Il n’y a pas que la droite qui a besoin d’un plan B après les heurs et malheurs de François Fillon. La gauche aussi. Il est entendu que nous entendons par gauche, la gauche de gauche et certainement pas, selon l’assez étrange comptabilité médiatique, celle qui serait représentée par Macron ou Gérard Collomb. Il faut dire que du côté de la gauche, les choses se sont clarifiées depuis la primaire du PS où ceux qui se sont dérangés ont donné une large victoire à Benoît Hamon et ont clairement indiqué que le vallsisme, à défaut d’être un humanisme, est un libéralisme. Et le libéralisme, quoi qu’en dise un certain nombre de penseurs aujourd’hui, n’est pas franchement de gauche, même si on y ajoute l’adjectif libertaire.
Qu’est-ce qu’un libertaire ?
En fait un libéral-libertaire est plutôt un libertaire devenu libéral, c’est-à-dire qui n’a gardé de l’émancipation que ce qui constitue la satisfaction de ses plaisirs et l’extension indéfinie des droits individuels du renard libre dans le poulailler libre. Par exemple, le libéral-libertaire ou plutôt, donc, le libertaire-libéral ne voit aucune objection à l’expression des particularismes sexuels, religieux, régionaux, bien au contraire puisque chacun d’eux est conçu comme une niche potentielle pour pouvoir lui faire consommer les produits dont ils sont friands, burqas siglées par les grands couturiers, cours en langue régionale, parc de loisirs pour chouans genre Puy du Fou ou gestation pour autrui dans des usines à bébé à actionnariat éthique. En ce sens, il n’est pas faux de dire qu’Emmanuel Macron est, de fait, le plan B de François Hollande comme le disait récemment ici même Jean-Paul Brighelli. Mais Macron pourrait très bien être aussi, au point où on est, le plan B de LR tant par exemple, sa compatibilité idéologique avec NKM, l’UDI voire le juppéisme ne pose pas de problèmes majeurs.
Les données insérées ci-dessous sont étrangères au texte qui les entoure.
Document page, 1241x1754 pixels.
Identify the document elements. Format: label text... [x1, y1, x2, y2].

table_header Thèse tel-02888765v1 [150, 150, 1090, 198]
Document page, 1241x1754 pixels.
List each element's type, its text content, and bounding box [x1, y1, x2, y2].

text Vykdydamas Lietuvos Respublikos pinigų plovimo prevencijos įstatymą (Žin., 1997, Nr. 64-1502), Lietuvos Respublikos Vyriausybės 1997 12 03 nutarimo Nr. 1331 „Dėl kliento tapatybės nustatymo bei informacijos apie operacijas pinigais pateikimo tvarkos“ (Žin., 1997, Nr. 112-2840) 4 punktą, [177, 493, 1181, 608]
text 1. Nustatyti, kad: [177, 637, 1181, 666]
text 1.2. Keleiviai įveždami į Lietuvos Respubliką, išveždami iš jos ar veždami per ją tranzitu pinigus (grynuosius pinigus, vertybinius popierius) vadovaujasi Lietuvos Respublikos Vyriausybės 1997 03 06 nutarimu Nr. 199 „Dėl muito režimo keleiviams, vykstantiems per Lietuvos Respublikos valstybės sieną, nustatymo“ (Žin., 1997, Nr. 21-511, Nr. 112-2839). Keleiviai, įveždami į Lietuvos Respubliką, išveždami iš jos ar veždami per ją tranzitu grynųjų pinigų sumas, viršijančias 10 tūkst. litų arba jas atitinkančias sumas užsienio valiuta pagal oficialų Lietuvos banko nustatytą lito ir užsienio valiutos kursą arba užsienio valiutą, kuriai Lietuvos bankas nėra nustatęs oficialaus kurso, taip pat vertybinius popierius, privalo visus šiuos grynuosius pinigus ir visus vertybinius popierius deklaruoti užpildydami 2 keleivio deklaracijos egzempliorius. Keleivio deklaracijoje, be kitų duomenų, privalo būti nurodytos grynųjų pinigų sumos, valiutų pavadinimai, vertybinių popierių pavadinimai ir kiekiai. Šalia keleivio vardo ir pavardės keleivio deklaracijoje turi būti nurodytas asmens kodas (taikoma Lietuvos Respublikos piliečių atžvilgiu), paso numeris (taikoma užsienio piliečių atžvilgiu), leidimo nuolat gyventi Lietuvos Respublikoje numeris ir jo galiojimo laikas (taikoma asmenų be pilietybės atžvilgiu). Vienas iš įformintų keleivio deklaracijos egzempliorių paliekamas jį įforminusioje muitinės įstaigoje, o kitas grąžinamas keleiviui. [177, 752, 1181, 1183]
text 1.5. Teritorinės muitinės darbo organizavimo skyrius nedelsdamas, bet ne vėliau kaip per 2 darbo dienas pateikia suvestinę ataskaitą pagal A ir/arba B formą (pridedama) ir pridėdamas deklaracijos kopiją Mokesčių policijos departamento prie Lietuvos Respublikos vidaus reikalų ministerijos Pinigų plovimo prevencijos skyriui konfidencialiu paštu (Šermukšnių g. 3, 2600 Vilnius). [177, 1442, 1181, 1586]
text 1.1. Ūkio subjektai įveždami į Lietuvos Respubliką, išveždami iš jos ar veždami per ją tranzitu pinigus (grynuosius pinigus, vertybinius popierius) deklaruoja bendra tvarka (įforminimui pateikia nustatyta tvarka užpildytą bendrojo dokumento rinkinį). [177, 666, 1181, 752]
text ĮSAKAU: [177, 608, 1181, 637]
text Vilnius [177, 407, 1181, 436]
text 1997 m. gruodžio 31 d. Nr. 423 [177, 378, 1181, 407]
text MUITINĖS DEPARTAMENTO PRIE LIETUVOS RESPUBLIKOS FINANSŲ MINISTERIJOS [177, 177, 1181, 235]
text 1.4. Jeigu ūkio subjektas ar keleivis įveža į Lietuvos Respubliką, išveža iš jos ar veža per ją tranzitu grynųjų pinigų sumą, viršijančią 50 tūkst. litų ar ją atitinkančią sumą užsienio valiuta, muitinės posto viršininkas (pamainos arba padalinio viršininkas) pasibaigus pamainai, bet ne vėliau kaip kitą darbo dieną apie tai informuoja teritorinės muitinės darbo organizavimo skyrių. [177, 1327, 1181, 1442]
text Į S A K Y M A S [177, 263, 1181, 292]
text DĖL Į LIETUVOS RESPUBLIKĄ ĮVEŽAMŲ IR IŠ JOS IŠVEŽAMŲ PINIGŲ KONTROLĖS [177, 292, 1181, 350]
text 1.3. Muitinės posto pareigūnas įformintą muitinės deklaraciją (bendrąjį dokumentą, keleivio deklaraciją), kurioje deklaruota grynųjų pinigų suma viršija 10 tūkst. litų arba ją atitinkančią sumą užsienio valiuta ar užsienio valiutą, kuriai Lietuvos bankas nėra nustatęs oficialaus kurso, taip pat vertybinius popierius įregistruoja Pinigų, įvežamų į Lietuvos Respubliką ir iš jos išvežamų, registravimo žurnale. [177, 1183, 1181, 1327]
Le paradoxe le plus flagrant reste que la gauche de gauche, soumise à ses vieux démons de la division et elle aussi passée à la moulinette de la personnalisation extrême induite par la Vème république, se retrouve divisée entre Benoît Hamon et Jean-Luc Mélenchon et risque de faire rater une occasion historique aussi inespérée que paradoxale. En effet, les deux hommes additionnés, et encore augmentés du PCF et des écologistes, pourraient comme en témoignent les sondages, non seulement se retrouver au premier tour, mais même se retrouver en tête devant Marine Le Pen pourvu qu’il n’y ait qu’un candidat dans ce camp-là. Chacun pourrait alors prendre ses responsabilités au deuxième tour et nous verrions si le front républicain, comme on dit, fonctionne dans les deux sens puisque ces derniers temps, et notamment aux élections régionales de 2015, c’est plutôt à la droite qu’il a servi.
Une reine d’Angleterre trotskiste ?
Mais ne nous faisons pas d’illusion : malgré la très grande proximité des programmes de Hamon et Mélenchon (transition écologique, redistribution, décroissance soutenable) et à quelques nuances près comme le revenu universel, il est fort peu probable que l’un accepte de s’effacer au profit de l’autre. Dans ces cas-là, il faut résoudre la contradiction autrement. Ce pourrait être ni l’un ni l’autre, mais un troisième homme qui servirait de recours et saurait incarner, juste incarner une plate-forme de gouvernement. Il faudrait aussi que cet homme soit assez souple, aimable et sympathique pour empêcher que resurgisse l’image du partageux au couteau entre les dents.
Philippe Poutou: « Mélenchon, c’est ‘moi je' » par
C’est ainsi que Philippe Poutou, actuel candidat du NPA en quête difficile de ses 500 signatures, devrait avoir un rôle à jouer. En plus, comme il est ouvrier, cela éviterait de crisper les électeurs qui n’aiment plus les élites ? Ce n’est pas Poutou, par exemple, qui se tromperait sur le prix d’un ticket de métro ou d’un pain au chocolat. En plus, comme la gauche de gauche changera immédiatement les institutions pour passer à la VIème république dès qu’elle arrivera aux affaires, le rôle de Philippe Poutou serait pour la suite proche de celui d’une reine d’Angleterre trotskiste.
Cela ne nous priverait pas pour autant, lors des sommets internationaux, de prendre un vrai plaisir à voir ce que pourrait donner un sommet Poutou-Merkel, Poutou-Trump, voire, pour les amateurs de paronymie, un sommet Poutou-Poutine.
Espérons-donc, en l’occurrence, que la raison et le sérieux triompheront, cette campagne présidentielle sombrant dans le grand n’importe quoi, il faut bien l’avouer.